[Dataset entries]

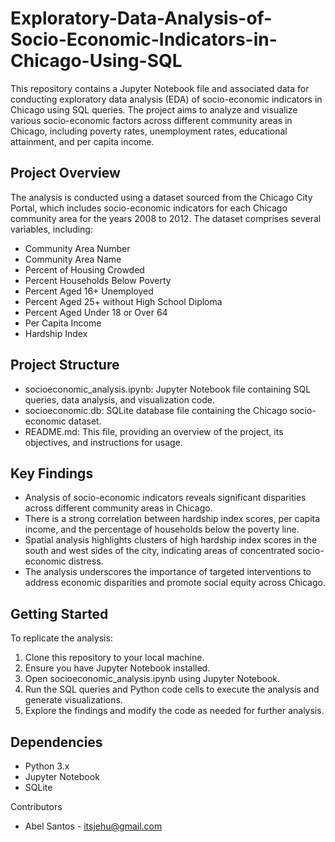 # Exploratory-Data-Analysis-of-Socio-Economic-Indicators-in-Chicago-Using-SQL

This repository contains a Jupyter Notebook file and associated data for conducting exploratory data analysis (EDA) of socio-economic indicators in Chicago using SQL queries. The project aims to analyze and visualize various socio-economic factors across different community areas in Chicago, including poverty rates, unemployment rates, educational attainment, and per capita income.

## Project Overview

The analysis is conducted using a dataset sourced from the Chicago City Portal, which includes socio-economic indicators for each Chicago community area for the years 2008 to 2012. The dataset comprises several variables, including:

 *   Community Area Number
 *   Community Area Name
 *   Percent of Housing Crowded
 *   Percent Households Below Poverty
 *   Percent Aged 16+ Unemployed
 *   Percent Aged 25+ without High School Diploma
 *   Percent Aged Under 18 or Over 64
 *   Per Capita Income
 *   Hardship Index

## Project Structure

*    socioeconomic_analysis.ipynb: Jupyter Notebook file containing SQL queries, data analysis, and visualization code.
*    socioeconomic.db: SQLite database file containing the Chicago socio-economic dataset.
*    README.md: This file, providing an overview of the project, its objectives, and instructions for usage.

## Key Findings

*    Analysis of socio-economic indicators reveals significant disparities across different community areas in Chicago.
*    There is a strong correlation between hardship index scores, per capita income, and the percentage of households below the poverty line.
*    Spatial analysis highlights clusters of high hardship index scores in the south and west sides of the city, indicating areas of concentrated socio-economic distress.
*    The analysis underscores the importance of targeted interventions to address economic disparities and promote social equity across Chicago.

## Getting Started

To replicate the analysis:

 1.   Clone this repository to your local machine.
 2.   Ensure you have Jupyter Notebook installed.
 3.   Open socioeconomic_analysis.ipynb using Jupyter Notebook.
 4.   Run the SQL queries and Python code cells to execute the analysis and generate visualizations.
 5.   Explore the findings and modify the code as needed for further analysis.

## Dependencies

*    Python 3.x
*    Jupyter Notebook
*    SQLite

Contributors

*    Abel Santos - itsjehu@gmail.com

(PROBLEM): Images are to be excluded, and each record above written out word for word.

(SOLUTION FOR THIS EXERCISE):
 # Exploratory-Data-Analysis-of-Socio-Economic-Indicators-in-Chicago-Using-SQL

This repository contains a Jupyter Notebook file and associated data for conducting exploratory data analysis (EDA) of socio-economic indicators in Chicago using SQL queries. The project aims to analyze and visualize various socio-economic factors across different community areas in Chicago, including poverty rates, unemployment rates, educational attainment, and per capita income.

## Project Overview

The analysis is conducted using a dataset sourced from the Chicago City Portal, which includes socio-economic indicators for each Chicago community area for the years 2008 to 2012. The dataset comprises several variables, including:

 *   Community Area Number
 *   Community Area Name
 *   Percent of Housing Crowded
 *   Percent Households Below Poverty
 *   Percent Aged 16+ Unemployed
 *   Percent Aged 25+ without High School Diploma
 *   Percent Aged Under 18 or Over 64
 *   Per Capita Income
 *   Hardship Index

## Project Structure

*    socioeconomic_analysis.ipynb: Jupyter Notebook file containing SQL queries, data analysis, and visualization code.
*    socioeconomic.db: SQLite database file containing the Chicago socio-economic dataset.
*    README.md: This file, providing an overview of the project, its objectives, and instructions for usage.

## Key Findings

*    Analysis of socio-economic indicators reveals significant disparities across different community areas in Chicago.
*    There is a strong correlation between hardship index scores, per capita income, and the percentage of households below the poverty line.
*    Spatial analysis highlights clusters of high hardship index scores in the south and west sides of the city, indicating areas of concentrated socio-economic distress.
*    The analysis underscores the importance of targeted interventions to address economic disparities and promote social equity across Chicago.

## Getting Started

To replicate the analysis:

 1.   Clone this repository to your local machine.
 2.   Ensure you have Jupyter Notebook installed.
 3.   Open socioeconomic_analysis.ipynb using Jupyter Notebook.
 4.   Run the SQL queries and Python code cells to execute the analysis and generate visualizations.
 5.   Explore the findings and modify the code as needed for further analysis.

## Dependencies

*    Python 3.x
*    Jupyter Notebook
*    SQLite

Contributors

*    Abel Santos - itsjehu@gmail.com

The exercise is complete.